INPUT DATA:

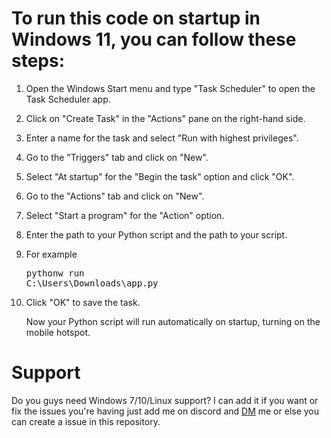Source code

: # To run this code on startup in Windows 11, you can follow these steps:

1. Open the Windows Start menu and type "Task Scheduler" to open the Task Scheduler app.
2. Click on "Create Task" in the "Actions" pane on the right-hand side.
3. Enter a name for the task and select "Run with highest privileges".
4. Go to the "Triggers" tab and click on "New".
5. Select "At startup" for the "Begin the task" option and click "OK".
6. Go to the "Actions" tab and click on "New".
7. Select "Start a program" for the "Action" option.
8. Enter the path to your Python script and the path to your script.
9. For example <pre>pythonw run C:\Users\Downloads\app.py</pre>
10. Click "OK" to save the task.

    Now your Python script will run automatically on startup, turning on the mobile hotspot.

# Support

Do you guys need Windows 7/10/Linux support? I can add it if you want or fix the issues you're having just add me on discord and <a href="https://discord.com/users/920971430588473386" rel="noreferrer noopener" target="_blank">DM</a> me or else you can create a issue in this repository.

EXERCISE GOAL:
Work out how many lines of the records contain the word "Enter". Give that number and nothing more.

SOLUTION TO THE PROBLEM:
2